Finn Calhoun, the owner/operator of St. Honore’s Bakery, was there, too.

Fucking Finn.

He’d sat next to Willow halfway through the first half of the first inning. Had stayed there, like his ass was glued to the bleachers, for the entire game, talking to her. Making her smile.

Yanking the bag closed, Urban stood in the dugout’s entrance. A part of him, a tiny, angry, bitter part, wanted to ignore her. Wanted to head in the opposite direction, get in his truck and take off without acknowledging her presence.

Hell, he wasn’t proud of it. But it was there. He wouldn’t deny it.

He also wouldn’t give in to it. Willow had given up over two hours of her Saturday morning to be here, to watch Ian play. To support a member of his family, just like she’d done so many times over the years. Attending Verity’s high school volleyball matches and track meets. Being there at Binge’s opening night two years ago. She sat in the front row with them at Miles’s graduation from the police academy and Eli’s college graduation.

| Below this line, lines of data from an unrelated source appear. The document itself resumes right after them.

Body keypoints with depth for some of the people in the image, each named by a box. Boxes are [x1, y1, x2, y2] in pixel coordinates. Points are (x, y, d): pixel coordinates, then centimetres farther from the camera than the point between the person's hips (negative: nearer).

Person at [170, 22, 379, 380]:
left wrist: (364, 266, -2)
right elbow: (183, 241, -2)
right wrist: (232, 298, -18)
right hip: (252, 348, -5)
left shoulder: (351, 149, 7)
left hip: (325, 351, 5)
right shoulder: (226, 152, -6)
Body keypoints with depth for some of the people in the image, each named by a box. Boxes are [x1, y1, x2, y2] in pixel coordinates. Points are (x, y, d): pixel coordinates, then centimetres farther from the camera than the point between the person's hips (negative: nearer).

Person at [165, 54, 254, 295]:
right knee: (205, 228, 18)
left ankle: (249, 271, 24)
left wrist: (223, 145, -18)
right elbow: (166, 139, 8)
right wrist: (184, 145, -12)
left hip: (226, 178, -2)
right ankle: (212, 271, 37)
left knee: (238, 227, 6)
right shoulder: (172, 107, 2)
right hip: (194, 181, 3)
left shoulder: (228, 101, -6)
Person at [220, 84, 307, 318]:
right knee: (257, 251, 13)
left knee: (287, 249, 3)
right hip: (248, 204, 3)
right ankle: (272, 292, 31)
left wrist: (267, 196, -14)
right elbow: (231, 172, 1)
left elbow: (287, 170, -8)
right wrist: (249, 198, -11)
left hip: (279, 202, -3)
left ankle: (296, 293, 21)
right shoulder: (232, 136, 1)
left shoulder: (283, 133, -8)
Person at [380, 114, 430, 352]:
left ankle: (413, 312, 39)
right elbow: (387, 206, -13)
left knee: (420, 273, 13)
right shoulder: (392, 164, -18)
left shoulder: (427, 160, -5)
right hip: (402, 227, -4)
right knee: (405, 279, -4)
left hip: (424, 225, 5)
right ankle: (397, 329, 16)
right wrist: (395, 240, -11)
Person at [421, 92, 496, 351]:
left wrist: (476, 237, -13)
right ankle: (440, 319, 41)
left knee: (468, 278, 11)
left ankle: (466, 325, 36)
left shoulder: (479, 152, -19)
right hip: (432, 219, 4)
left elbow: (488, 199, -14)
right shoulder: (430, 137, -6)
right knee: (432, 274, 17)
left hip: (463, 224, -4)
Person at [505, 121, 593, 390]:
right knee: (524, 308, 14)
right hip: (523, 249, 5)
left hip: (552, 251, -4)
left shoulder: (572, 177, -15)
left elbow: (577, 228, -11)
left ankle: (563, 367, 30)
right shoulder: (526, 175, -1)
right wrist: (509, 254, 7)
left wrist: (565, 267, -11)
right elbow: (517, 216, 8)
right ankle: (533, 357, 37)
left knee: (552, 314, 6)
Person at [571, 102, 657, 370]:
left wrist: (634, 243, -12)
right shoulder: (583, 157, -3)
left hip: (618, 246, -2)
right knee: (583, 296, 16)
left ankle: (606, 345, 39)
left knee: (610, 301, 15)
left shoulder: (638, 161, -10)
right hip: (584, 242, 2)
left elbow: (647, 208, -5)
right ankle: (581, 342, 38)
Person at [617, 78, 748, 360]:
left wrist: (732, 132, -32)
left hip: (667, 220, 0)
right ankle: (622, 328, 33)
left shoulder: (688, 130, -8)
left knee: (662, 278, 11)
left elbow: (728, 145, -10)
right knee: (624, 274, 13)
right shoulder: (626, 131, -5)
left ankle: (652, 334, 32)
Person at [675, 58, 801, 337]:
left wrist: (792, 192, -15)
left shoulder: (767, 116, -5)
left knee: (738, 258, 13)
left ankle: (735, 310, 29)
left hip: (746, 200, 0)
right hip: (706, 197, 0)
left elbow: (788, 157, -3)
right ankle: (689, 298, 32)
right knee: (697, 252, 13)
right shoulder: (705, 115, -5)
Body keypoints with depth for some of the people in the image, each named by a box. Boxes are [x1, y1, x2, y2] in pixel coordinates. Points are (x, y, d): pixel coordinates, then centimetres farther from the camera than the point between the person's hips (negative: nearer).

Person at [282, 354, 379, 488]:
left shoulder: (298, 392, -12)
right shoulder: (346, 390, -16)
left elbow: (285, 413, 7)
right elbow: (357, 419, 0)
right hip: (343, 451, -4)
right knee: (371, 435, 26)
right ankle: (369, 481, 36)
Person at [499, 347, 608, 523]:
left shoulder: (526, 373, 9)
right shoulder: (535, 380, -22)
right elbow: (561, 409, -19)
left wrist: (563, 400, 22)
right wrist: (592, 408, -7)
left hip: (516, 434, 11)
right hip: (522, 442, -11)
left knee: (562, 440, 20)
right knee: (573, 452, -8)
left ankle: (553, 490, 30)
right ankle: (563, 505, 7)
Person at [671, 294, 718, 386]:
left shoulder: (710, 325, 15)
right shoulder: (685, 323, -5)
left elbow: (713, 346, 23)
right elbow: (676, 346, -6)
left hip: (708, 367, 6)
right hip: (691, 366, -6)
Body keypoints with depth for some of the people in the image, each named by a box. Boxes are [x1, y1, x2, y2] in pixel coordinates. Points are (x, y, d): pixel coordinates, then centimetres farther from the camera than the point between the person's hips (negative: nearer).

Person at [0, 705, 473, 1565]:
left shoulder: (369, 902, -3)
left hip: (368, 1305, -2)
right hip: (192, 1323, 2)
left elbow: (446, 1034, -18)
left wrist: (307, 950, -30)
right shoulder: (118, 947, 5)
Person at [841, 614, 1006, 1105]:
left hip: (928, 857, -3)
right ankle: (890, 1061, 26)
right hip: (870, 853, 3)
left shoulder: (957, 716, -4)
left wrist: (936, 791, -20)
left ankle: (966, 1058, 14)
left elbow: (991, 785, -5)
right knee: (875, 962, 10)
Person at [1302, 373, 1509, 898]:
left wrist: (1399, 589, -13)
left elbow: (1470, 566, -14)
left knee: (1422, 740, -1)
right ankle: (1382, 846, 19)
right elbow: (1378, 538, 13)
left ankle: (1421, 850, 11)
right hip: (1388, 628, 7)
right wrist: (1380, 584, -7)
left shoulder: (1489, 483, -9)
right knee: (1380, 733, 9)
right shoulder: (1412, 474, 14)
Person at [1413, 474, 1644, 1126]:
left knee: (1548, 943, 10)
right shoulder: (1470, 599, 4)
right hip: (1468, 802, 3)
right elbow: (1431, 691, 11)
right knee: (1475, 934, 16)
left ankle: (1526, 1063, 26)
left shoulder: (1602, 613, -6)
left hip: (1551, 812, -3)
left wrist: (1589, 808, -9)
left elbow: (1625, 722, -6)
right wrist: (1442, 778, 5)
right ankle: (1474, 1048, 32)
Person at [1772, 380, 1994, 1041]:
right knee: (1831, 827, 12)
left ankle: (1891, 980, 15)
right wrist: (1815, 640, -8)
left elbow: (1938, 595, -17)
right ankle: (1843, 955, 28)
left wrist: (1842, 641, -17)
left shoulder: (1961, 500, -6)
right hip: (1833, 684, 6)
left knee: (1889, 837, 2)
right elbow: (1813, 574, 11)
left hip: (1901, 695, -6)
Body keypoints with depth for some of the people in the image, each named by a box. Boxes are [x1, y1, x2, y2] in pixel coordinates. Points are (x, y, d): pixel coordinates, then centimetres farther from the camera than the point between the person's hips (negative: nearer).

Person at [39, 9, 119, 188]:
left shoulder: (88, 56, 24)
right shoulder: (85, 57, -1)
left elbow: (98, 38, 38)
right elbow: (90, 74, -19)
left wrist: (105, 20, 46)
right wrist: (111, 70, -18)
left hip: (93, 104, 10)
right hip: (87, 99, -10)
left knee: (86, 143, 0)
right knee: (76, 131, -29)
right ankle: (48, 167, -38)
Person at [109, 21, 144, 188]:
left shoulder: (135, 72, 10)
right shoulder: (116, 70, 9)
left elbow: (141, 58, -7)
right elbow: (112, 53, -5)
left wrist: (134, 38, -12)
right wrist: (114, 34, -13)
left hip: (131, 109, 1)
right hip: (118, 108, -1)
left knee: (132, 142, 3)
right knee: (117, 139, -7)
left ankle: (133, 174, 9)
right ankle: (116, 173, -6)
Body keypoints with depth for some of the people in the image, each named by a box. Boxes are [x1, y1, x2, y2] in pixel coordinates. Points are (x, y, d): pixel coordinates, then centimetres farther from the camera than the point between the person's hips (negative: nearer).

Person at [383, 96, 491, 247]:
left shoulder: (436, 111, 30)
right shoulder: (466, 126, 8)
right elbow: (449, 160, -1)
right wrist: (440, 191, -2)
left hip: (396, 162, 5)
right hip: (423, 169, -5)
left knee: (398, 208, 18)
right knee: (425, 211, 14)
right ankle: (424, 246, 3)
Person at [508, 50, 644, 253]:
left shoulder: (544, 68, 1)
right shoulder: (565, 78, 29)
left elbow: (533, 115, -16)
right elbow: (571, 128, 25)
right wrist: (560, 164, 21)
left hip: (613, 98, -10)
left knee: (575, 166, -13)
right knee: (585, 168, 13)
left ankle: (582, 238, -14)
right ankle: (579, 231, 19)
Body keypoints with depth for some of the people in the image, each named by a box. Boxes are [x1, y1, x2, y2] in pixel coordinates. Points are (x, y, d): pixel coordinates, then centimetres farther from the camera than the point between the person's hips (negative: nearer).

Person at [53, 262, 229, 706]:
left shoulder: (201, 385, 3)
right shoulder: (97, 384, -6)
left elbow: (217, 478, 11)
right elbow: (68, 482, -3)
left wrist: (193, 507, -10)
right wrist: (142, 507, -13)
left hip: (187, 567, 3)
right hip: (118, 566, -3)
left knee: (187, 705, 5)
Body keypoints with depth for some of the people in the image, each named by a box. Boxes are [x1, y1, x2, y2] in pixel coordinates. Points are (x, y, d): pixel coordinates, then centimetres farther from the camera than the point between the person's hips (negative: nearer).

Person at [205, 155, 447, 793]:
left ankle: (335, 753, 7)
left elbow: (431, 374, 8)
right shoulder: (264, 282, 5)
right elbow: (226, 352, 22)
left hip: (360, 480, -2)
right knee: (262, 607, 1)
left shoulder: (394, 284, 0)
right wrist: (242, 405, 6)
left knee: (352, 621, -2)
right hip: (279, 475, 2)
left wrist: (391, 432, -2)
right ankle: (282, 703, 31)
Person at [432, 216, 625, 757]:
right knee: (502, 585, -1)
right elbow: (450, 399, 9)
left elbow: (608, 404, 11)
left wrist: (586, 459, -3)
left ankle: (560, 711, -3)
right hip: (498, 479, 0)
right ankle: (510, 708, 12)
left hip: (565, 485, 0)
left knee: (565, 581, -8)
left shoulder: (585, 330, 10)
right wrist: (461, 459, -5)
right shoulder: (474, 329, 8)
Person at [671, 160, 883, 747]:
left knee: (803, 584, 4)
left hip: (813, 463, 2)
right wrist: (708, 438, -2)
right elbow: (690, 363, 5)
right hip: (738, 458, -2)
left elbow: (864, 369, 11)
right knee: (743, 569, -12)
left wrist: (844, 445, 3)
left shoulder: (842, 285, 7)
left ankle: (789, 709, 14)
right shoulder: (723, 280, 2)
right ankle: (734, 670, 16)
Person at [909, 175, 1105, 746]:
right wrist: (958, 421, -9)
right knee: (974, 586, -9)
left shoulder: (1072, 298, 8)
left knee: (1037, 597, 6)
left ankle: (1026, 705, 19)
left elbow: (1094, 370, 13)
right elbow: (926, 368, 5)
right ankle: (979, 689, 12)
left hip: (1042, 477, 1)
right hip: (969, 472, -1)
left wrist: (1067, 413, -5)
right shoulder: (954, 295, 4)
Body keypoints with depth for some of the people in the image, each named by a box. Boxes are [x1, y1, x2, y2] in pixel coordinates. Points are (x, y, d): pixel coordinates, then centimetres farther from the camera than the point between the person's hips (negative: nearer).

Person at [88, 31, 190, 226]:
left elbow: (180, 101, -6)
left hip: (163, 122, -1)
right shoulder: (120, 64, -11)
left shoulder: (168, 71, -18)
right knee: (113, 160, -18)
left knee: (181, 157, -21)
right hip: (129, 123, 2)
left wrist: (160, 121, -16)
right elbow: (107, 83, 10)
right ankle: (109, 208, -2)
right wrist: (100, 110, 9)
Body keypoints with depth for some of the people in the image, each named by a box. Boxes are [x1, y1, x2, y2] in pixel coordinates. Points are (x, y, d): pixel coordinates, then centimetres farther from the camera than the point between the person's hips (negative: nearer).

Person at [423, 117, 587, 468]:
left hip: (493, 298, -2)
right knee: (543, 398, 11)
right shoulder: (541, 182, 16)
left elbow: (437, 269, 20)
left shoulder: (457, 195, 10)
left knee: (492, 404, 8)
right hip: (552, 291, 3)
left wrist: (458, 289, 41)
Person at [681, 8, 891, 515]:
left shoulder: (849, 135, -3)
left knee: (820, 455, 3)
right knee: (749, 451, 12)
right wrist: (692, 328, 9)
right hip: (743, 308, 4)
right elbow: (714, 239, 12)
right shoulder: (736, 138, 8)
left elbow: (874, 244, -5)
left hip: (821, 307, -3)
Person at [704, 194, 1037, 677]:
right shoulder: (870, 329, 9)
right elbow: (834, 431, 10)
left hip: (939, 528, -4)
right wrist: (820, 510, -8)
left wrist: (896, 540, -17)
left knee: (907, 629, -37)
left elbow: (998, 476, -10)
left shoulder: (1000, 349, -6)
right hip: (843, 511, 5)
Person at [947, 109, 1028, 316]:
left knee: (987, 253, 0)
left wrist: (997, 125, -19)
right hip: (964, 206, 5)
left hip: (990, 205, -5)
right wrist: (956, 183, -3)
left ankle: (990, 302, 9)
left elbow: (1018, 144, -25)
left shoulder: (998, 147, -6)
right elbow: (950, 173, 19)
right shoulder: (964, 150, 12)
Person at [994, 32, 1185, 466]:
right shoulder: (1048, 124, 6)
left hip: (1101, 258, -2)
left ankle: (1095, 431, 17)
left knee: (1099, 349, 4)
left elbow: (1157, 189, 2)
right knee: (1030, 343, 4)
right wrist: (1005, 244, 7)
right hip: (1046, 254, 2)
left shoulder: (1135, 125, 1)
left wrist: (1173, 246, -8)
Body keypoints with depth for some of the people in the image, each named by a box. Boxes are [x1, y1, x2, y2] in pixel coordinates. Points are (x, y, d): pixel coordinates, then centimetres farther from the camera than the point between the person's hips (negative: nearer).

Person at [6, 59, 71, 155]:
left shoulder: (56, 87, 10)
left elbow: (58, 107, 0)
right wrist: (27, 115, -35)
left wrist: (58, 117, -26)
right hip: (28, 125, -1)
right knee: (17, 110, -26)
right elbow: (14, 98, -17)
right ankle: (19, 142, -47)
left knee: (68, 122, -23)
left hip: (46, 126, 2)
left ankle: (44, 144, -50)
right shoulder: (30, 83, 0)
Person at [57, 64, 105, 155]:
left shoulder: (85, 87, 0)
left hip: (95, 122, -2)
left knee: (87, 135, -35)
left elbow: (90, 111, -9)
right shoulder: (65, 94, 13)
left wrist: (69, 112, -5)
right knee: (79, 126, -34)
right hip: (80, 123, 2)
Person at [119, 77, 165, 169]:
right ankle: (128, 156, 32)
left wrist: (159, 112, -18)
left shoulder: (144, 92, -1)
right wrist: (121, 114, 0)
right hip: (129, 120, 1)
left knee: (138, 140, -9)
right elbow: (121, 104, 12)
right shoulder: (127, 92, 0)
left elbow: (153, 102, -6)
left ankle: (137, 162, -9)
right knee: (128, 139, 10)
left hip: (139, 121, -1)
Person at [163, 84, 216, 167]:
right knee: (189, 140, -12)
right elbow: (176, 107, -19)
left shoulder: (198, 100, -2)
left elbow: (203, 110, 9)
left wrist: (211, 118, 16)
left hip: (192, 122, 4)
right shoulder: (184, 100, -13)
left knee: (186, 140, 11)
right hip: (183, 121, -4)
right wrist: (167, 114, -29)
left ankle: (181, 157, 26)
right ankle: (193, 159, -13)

Had arranged a party for Silas during his last visit home.

Even years ago, when Urban had first come back to town after his parents’ deaths, she’d accompanied him to the various sporting events his brothers had been in, cheering them on as if they were her own family, helping to look after a clingy, heartbroken Verity. She’d been there for them, for him, at his parents’ funeral and for days after when Miranda had gone back to school and so many of his friends had slipped away, not knowing what to say or the right thing to do to help. When it’d just been him and his family. Lost, alone and grieving.

Willow had been there. She’d helped them get through those first few shitty months after their parents died. Had stuck by them all this time, attending family parties and Sunday dinners. Celebrating holidays and graduations.

Always there.

So, no, he wouldn’t ignore her.

Even if she had slipped back into their old routine as easy as you please. Smiling at him in her warm, friendly way. Teasing him about his attention to the smallest detail and habit of looking for issues before they arose. Talking to him about her sister’s upcoming wedding and showing him pictures of her nephew. Asking him if he was surviving Verity’s punishment and laughing at the things he’d told her the kids on the T-ball game say and do during practice.

They were back to normal. Just like she’d wanted.

Except it was a new normal. One where, every once in a while, he’d catch her watching him only to blush and quickly avert her gaze when he looked back. One where he noticed things about her that had somehow escaped his attention before. Like how she frowned when she sketched a design, a narrow line forming between her brows. How she tipped her head to the left and paced when she talked on the phone, or the way she mouthed the words to every song that played on the radio at the shop, and most of the ads, too.

Things he hadn’t let himself notice before like how the ends of her pale hair curl just slightly against her neck. How she moved, languid and graceful, whether hanging drywall, laying floor or arranging a vase of flowers. The way she smiled, quick and brilliant, her pink lips turning up centimeter by centimeter until it looked as if she was lit from within.